The question is: Had such a situation existed in the early 1960s, would the 1962 India-China war, whose reverberations are still being felt half a century later, happened?
 
The top secret Henderson-Brooks report posted online by Australian journalist Neville Maxwell on his blog earlier this week - its contents were hardly a secret as it formed the basis of his seminal work "India's China War" - makes it amply clear that there was a yawning mismatch between the government's thinking and that of the armed forces.
 
"It is obvious that politically, the Forward Policy (of Jawaharlal Nehru) was desirable and presumably the eviction of the Chinese from Ladakh must be the eventual aim. For this, there can be no argument, but what is pertinent is whether we were militarily in a position at that time to implement that policy," the report says.
 
That's not all.
 
 
"The government, who politically must have been keen to recover territory, advocated a cautious policy whilst Army HQ dictated a policy that was clearly militarily unsound," the report adds for good measure.
 
Would this mismatch had been there if there were a better interface between the government and the military? Most certainly not!
 
In fact, there are reports that a war game conducted in 1960 had pointed to a possible Chinese invasion. However, when the three-star officer who conducted the war game moved to become Indian Army chief, the report was quietly shelved, apparently at the government's instance.
 
Why then has such contraditory situations existed for so long? Because of the traditional bureaucracy-driven trust-deficit that exists with the armed forces - exemplified most recently when Gen. V.K. Singh was army chief and moved a large body of troops in January 2012, rattling the top echelons of the government.
 
It is this trust-deficit that has prevented the implementation of one of the most crucial defence reforms since Independence: the creation of a Chief of Defence Staff (CDS) as a one-point reference for the government on all matters military.
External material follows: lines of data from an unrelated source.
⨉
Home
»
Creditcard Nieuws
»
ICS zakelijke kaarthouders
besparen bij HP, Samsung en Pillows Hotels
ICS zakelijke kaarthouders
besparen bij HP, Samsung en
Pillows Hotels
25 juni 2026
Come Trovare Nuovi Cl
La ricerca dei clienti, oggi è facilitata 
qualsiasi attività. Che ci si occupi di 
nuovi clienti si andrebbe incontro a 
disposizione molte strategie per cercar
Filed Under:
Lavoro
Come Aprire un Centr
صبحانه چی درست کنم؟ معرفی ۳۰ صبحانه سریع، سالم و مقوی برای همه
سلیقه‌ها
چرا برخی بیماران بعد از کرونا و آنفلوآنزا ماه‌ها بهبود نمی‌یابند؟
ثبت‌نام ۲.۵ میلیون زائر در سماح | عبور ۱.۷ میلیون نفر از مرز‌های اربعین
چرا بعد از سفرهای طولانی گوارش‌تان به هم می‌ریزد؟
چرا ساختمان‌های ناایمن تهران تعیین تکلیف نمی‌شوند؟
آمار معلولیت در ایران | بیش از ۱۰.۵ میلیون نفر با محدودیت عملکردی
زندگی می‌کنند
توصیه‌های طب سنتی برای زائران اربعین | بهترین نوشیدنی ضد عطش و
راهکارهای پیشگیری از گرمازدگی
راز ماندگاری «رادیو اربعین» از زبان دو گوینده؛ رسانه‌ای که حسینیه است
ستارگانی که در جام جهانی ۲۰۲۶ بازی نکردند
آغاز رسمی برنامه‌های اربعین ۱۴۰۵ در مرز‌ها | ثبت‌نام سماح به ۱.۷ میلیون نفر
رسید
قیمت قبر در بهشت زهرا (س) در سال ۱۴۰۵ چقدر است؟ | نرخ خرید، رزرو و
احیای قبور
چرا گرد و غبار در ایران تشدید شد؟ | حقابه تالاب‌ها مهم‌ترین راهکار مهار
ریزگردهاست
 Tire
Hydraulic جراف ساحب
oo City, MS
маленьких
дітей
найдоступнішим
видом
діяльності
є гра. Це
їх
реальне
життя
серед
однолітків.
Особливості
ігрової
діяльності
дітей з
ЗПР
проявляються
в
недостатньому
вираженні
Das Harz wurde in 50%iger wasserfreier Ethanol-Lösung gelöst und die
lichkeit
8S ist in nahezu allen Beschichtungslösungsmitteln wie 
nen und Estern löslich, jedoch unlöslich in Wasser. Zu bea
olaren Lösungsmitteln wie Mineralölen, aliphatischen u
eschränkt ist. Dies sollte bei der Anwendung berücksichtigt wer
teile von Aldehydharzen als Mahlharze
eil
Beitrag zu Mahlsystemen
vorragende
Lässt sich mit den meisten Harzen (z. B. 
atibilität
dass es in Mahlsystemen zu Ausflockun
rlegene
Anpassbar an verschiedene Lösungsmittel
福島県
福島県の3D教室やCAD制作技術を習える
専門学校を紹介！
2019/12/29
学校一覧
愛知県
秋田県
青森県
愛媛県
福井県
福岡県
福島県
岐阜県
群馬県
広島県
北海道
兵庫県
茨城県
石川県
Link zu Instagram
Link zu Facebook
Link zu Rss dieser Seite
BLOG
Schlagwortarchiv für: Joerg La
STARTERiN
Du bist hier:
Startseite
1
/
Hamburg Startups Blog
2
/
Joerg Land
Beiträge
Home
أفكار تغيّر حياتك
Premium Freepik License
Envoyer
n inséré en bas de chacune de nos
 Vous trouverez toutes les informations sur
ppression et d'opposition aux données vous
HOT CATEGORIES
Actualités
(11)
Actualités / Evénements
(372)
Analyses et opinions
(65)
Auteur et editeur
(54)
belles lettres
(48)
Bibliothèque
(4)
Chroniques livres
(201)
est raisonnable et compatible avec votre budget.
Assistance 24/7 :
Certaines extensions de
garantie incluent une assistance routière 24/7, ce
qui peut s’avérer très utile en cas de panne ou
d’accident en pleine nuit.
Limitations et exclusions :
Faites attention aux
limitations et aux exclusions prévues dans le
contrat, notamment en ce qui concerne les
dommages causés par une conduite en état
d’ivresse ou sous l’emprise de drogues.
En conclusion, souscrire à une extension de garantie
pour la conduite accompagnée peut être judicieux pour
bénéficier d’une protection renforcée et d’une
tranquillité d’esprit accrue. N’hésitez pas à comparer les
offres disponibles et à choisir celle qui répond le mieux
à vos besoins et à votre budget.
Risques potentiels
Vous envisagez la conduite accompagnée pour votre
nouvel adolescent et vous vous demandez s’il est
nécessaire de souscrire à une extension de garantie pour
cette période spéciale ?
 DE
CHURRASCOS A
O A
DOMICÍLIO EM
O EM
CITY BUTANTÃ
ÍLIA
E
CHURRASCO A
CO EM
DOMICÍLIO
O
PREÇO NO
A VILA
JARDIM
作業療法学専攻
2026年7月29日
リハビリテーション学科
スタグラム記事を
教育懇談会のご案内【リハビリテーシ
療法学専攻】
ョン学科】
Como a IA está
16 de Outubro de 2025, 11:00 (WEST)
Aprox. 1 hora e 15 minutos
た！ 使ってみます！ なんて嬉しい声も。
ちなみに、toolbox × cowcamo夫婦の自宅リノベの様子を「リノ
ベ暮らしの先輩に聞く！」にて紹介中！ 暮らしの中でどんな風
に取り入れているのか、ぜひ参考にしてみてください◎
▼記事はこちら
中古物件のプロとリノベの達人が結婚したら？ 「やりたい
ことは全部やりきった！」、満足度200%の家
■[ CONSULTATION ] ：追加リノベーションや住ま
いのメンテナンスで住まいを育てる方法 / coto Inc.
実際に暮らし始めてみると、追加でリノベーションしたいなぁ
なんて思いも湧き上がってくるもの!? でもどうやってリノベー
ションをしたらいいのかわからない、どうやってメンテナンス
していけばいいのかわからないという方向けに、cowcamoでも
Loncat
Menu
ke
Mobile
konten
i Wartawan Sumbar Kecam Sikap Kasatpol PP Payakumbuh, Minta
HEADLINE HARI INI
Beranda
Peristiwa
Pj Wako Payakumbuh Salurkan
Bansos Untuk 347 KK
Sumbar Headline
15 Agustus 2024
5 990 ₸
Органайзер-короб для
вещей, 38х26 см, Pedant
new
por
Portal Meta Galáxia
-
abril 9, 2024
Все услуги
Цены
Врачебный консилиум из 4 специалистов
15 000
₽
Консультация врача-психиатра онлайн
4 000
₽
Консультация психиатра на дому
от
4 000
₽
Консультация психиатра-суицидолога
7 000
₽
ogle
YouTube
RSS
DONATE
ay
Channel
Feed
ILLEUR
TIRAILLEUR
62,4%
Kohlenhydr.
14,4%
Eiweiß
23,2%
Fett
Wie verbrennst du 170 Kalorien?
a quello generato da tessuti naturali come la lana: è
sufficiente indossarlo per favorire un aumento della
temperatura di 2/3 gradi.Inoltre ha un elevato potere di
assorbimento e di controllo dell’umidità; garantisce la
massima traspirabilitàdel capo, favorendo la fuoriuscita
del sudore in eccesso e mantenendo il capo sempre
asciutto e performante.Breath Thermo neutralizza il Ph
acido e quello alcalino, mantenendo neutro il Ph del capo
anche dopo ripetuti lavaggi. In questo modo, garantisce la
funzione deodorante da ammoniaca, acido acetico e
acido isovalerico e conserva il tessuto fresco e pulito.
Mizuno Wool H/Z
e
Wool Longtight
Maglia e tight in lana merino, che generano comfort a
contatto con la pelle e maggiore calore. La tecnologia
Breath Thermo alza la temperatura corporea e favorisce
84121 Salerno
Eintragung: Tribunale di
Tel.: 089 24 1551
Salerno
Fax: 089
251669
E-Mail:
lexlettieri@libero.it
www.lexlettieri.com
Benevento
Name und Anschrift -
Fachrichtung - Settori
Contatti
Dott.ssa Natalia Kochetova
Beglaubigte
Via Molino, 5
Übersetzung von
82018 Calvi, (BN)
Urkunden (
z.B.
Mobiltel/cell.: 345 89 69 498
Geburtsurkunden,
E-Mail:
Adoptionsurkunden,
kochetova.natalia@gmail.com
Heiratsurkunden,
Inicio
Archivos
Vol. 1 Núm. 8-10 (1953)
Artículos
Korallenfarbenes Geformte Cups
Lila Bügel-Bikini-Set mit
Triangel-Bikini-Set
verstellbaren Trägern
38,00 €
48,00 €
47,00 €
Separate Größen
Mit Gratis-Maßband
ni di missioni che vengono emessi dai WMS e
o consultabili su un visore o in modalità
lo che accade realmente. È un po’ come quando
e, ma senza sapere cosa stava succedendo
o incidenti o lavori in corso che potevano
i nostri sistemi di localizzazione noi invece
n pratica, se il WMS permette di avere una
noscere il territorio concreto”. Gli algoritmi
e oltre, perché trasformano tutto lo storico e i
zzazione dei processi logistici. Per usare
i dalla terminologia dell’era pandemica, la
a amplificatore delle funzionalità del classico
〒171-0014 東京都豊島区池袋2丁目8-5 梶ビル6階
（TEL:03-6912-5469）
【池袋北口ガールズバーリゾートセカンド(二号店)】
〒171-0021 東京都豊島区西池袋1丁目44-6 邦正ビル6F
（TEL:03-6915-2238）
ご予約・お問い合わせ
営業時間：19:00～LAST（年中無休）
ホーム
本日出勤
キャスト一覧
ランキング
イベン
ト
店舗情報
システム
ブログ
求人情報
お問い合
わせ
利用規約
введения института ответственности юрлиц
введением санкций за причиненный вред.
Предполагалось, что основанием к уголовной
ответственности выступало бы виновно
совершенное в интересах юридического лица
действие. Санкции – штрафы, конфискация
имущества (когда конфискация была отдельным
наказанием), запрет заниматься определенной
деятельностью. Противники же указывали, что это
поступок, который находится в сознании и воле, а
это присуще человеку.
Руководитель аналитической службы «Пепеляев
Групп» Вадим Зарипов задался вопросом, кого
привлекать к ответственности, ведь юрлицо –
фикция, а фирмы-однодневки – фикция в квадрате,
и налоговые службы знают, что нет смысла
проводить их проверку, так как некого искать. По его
The bureaucracy fears that the CDS could become so powerful that he could come to overshadow them.
 
The 21st century is far removed from the situation that existed during the First Gulf War (1991), an event that many believe has shaped modern-day strategic thinking as exemplified by the events that followed: the Second Gulf War and the US-led NATO operations in Afghanistan.
 
While the armed forces have kept up with contemporary developments, the government, unfortunately, remains tied to the past. It's time to shed the sloth and come together for the common good if India is to take its rightful place on the global stage.